• EXCERPT TO READ:
□ □ □ □ □

Thoughts on Derivatives:

Carney wants to make clear that traditionally derivatives are considered an effective way of shifting risk as it is a bet on the underlying asset that is independent of that underlying asset. It allows the transfer of risk from one entity to another that is better able to handle that risk. Mesopotamia farmers were using derivatives on clay tablets to ensure that a farmer can agree to sell their crop in the spring to be sold in the fall for a set price. The farmer is protected by an uncertain outcome but the other side of that transaction could be harmed or benefited depending on how that season goes.  

In Mesopotamia 5000 years ago (modern day Iraq) farmers were doing derivatives contracts on clay tablets to lock in the sale of their crop in the spring for that coming fall at a set price regardless of how the market price for that corp changed between the spring and fall. With interest rates, it is the same principle but with interest rates rather than the price of a corp being the risk that fluctuates.  

Carney notes that by the mid-2000s, banks were no longer providing home loans based on their balance sheet of liquidity and capital constraints but rather on how quickly they could get that loan into the market by selling it into a securitized pool. By 2007, it wasn’t clear who you might call about the mortgages in question as they were pooled haphazardly regardless of the specialization and catering to the end customer. Since banks were keen to engage in risk averse trading, they locked in a derivative to protect against defaults on these potential pools should the mortgage default rate rise. But that only works if the supplier of the derivative can pay out the mortgage if it goes bad. Bankers became increasingly dependent on stacking more and more risk on top of itself. If the derivative supplier defaulted well then there was also as for collateral known as margin (Credit Default Swaps). More risky the position, the more collateral was required.

For Carney, the problem is that few people looked at the whole system. This is what happens when you have overconfidence in markets to solve these problems. Markets built upon Markets. Trying to solve market problems with more markets doesn’t always work. Or was it a crisis of moral hazard? Shareholders didn’t do the hard work. No one calculated the risks. The risks they thought they had off the balance sheet…The problem was that no single actor knew this was actually happening, really. And this was also widespread…..

□ □ □ □ □

• TASK ITEM:
Decide whether each statement below agrees with the notes on derivatives. Answer yes or no for each, and quote the words from the text that settle it.
(a) Farmers in Mesopotamia made derivatives contracts on clay tablets.
(b) By the mid-2000s, banks based home loans on the liquidity and capital constraints of their balance sheets.
(c) A riskier position called for less collateral.

Records from a data collection:
□ □ □ □ □

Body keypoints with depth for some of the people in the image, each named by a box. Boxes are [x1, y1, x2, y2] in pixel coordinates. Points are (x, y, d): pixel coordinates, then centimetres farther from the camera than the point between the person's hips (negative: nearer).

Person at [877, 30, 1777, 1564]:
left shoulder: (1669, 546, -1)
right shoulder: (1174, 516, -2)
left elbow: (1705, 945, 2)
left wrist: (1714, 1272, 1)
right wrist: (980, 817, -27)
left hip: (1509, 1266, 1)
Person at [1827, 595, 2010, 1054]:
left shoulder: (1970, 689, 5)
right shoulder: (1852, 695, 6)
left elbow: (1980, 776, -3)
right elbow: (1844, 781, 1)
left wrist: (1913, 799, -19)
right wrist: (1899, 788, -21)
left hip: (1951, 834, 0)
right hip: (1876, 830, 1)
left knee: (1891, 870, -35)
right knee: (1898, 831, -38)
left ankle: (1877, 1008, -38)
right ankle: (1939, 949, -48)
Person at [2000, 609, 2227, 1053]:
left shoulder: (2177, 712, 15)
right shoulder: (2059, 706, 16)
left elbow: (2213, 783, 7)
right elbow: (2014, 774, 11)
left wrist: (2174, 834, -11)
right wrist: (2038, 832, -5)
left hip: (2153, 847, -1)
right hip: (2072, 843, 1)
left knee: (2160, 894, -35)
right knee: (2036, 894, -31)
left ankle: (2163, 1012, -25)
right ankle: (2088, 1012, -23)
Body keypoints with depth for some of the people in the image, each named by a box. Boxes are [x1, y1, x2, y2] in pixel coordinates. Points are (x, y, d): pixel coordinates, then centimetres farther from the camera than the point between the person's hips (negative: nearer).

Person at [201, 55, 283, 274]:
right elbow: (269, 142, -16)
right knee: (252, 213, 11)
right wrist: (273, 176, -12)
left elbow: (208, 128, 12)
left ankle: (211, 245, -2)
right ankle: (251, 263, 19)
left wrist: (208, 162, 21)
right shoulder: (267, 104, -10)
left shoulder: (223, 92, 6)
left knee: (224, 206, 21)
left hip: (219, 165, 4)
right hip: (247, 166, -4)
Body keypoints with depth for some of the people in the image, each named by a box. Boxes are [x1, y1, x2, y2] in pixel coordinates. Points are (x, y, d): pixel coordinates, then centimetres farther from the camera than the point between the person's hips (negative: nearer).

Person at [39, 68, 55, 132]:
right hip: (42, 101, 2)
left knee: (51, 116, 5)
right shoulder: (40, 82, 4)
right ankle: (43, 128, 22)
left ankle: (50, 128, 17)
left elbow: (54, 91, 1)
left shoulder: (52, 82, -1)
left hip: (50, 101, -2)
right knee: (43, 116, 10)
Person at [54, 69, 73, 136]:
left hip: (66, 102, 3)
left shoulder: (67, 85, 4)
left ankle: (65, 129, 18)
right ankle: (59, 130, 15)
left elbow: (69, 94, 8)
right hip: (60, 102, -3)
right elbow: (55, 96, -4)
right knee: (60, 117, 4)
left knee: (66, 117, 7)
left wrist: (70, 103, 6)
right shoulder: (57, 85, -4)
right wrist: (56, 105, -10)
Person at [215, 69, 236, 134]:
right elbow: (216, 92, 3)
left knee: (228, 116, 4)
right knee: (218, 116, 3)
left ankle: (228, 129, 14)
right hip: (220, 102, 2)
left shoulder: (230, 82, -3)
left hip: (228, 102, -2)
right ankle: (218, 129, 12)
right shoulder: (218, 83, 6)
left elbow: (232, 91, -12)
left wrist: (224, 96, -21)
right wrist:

□ □ □ □ □

• OUTPUT OF THE EXERCISE:
(a) Yes: "farmers were doing derivatives contracts on clay tablets"
(b) No: "banks were no longer providing home loans based on their balance sheet of liquidity and capital constraints"
(c) No: "More risky the position, the more collateral was required."